Тут стоит и завершить ряд вопросов словами из тех же записок («Наш современник», № 9, 2016) давно ценимого нами автора «Живой воды»: «Ни в одной литературе нет того, что в русской. Это от своеобразия русской жизни. У нас всё одушевлено, нет неживой природы, всё живо».
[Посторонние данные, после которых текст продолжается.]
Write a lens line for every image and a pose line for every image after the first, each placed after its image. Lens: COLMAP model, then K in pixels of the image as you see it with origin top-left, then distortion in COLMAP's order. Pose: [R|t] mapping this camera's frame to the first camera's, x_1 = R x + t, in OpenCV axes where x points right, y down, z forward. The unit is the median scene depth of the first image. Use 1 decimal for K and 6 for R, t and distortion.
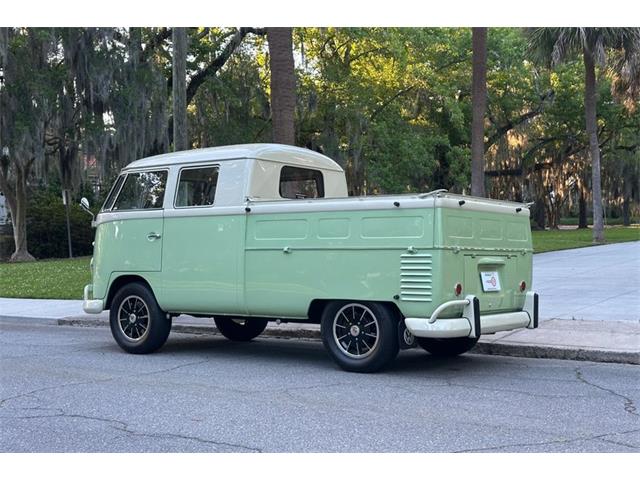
lens RADIAL K [[922.4, 0, 320.0], [0, 922.4, 240.0], [0, 0, 1]] dist [0.082793, 0.075416]
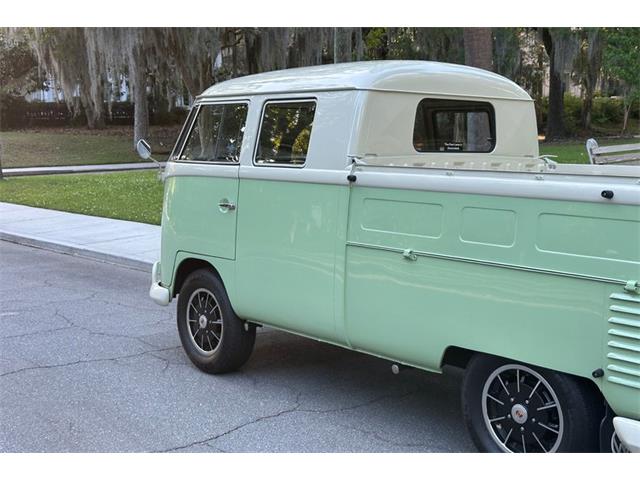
lens RADIAL K [[922.4, 0, 320.0], [0, 922.4, 240.0], [0, 0, 1]] dist [0.082793, 0.075416]
pose [[0.969451, 0.038636, -0.242224, 0.046317], [-0.007238, 0.991592, 0.129198, -0.067001], [0.245180, -0.123498, 0.961580, 0.392353]]
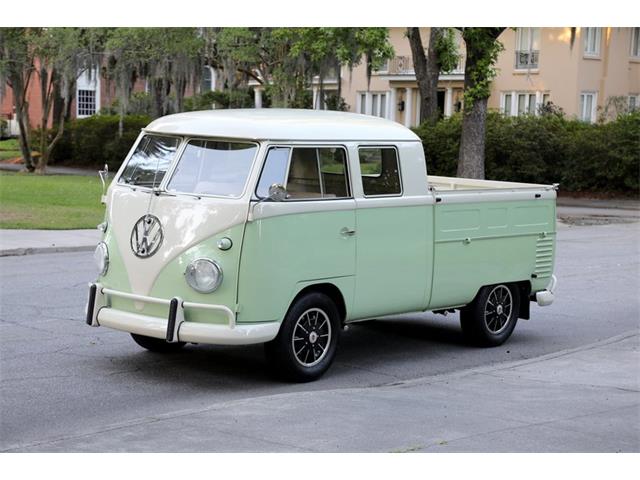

Жива и тяжелая, грозная тайна нашей жизни: от неё по-прежнему болезненно ноет душа… и по-прежнему звучит песня об угнетенном народе… и по-прежнему рубины страшных уст прикипают к его сердцу. Ибо «существуют бесы не только отдельных личностей, но и бесы народов». И борьба целого народа с нечистью, с её дневными личинами — продолжается: ночная, страшная, видимая и невидимая, в громадном обезображенном храме, имя которому Россия.

 

Примечание.

Приводим полностью цитату, важную для нашей темы:

«Как несовершенный человек раздваивается на эмпирического грешного человека и беса, и, следовательно, метаэмпирический мир раздвоен на ангельский и бесовский…. Вполне очевидно, что существуют не только бесы-искусители отдельных людей, но и бесы высших личностей, например, — бесы народов, и бесы животных, и могущественные бесы стихий. Имена их сильно, до неузнаваемости изменились в течение долгой истории человечества; и мало кто знает, что ныне бесов называют “субстанцией”, “субстанциональным деятелем”, “причиною” и другими, казалось бы, невинными или даже совсем неподходящими именами вроде “религиозного переживания” или “христианского союза молодежи”. Где абстракция признается бытием, там уже и бес, и смрадный запах. Если мы не согласны называть ангела личностью в том же смысле, что и человека, если ангел — личность только чрез человека и в человеке, сам же по себе безымянен, то тем более безымянен и ни в каком смысле не личен бес. У беса нет лица, и он пользуется человеком как личиною, он по существу своему “лицедей”, злой, но “смешливый”, глумливый. Со своим ангелом человек соединяется, с бесом — разъединяется. И сам бес — ставшее вне человека его дурное разъединение, существующее лишь потому, что существует преимущественно разъединяющийся человек. В совершенстве человека, в полном соединении его с ангелом и ангел и человек останутся, а бес должен погибнуть…. Но ведь того, что бес “был”, уничтожить не удастся»….

Л.П. Карсавин, «О личности». Каунас, 1929 г.